Earth: See, the thing is, Moon – and it’s a great idea, I’m all for it – the thing is, your crashing into me would definitely put a damper on all life here now, and I have a sneaking suspicion it also would push me out of orbit and we just might – might, mind you – crash into one of our chums out here and/or, perhaps… the Sun?  I’m just thinking worst-case scenario.
Moon: Argh, you’re right.  Although, now that you mention it: hey, Sun!  Hellloooo, Suuuuuunnnnn???!!!
Sun: (Distantly) Oh hi, Earth’s Moon, how are you?
Moon: (Grumbles) Earth’s Moon.  (Yells) Any chance of you going supernova anytime soon?!
Venus: “Supernova?”  Did I hear “supernova???!!!”
Mercury: I heard “supernova!”  What gives, Sun?!

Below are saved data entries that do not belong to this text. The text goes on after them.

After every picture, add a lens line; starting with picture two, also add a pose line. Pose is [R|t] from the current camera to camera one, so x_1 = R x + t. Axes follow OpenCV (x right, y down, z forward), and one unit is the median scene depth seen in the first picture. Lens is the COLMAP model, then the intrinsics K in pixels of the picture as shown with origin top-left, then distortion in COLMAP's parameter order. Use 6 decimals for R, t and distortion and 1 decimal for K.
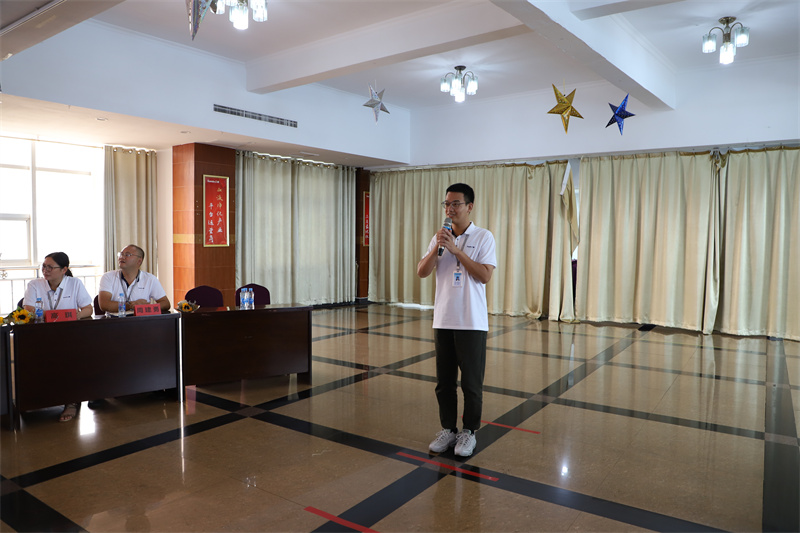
lens RADIAL K [[551.1, 0, 404.7], [0, 551.1, 266.1], [0, 0, 1]] dist [-0.063951, 0.039788]
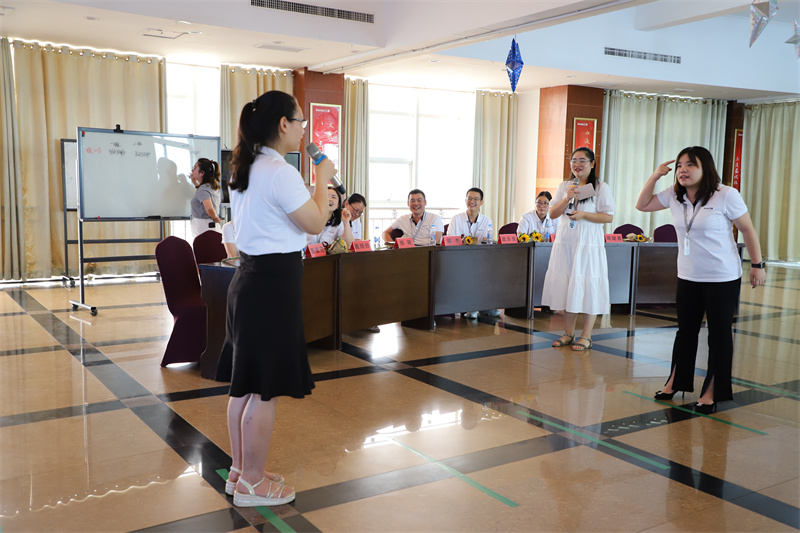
lens RADIAL K [[769.9, 0, 399.8], [0, 769.9, 258.1], [0, 0, 1]] dist [0.072866, 0.003780]
pose [[0.928907, 0.045893, -0.367459, -0.129781], [-0.030601, 0.998410, 0.047337, 0.026961], [0.369047, -0.032727, 0.928834, -0.393583]]
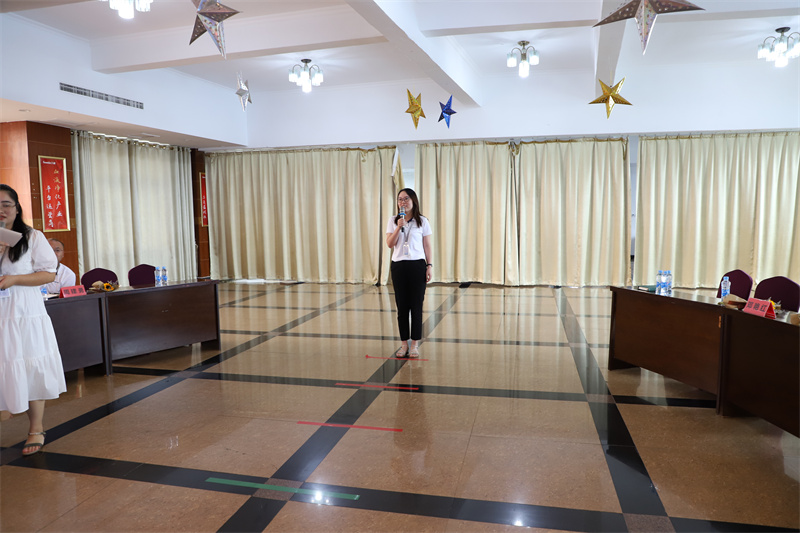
lens RADIAL K [[551.1, 0, 404.7], [0, 551.1, 266.1], [0, 0, 1]] dist [-0.063951, 0.039788]
pose [[0.931102, -0.056491, 0.360358, -0.118934], [0.041512, 0.997927, 0.049179, 0.003466], [-0.362389, -0.030831, 0.931517, -0.095895]]
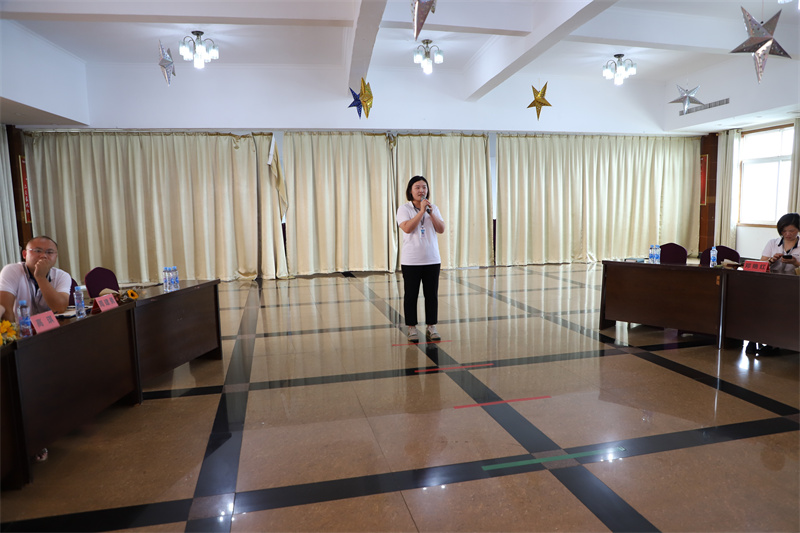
lens RADIAL K [[551.1, 0, 404.7], [0, 551.1, 266.1], [0, 0, 1]] dist [-0.063951, 0.039788]
pose [[0.675909, -0.112057, 0.728417, -0.361105], [0.067314, 0.993629, 0.090395, -0.008968], [-0.733905, -0.012066, 0.679145, 0.054282]]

Sun: (Chuckles) No, no supernova destined for me, and right now I’m growing into a red giant that’ll probably swallow up all of you, but that won’t be for awhile – I am still in my prime, you know.
Moon: (Mutters) Spawn of a singularity – (Yells) never mind thank you!
Sun: I can whip up a flare or a prominence, if you like?
Moon: Nope, we’re good here, thanks!  (To Earth) All-powerful star and absolutely no use whatsoever.
Earth: What are we going to do, Moon?  They keep repurposing my elements and shooting them out into space more and more as the years go by, and they’re also planning to send some junk to spy on everything way out there and beyond – and that’s just the beginning, they know once they’ve pretty much killed me they’ll need to track down another rock to infest, what if they find out about –
Moon: Ssh, don’t let them hear you!
Earth: Right.  Maybe they’ll never find it?
Moon: From what we know of them, it’s inevitable they’ll find it.  Maybe we’ll luck out and that invasion force next solar system over will make its way here and take care of the whole problem for us.
Earth: Oh, that would be lovely.  Pluto’s heard that once those folks wipe out the dominant species, they’re super-accommodating to the host planet.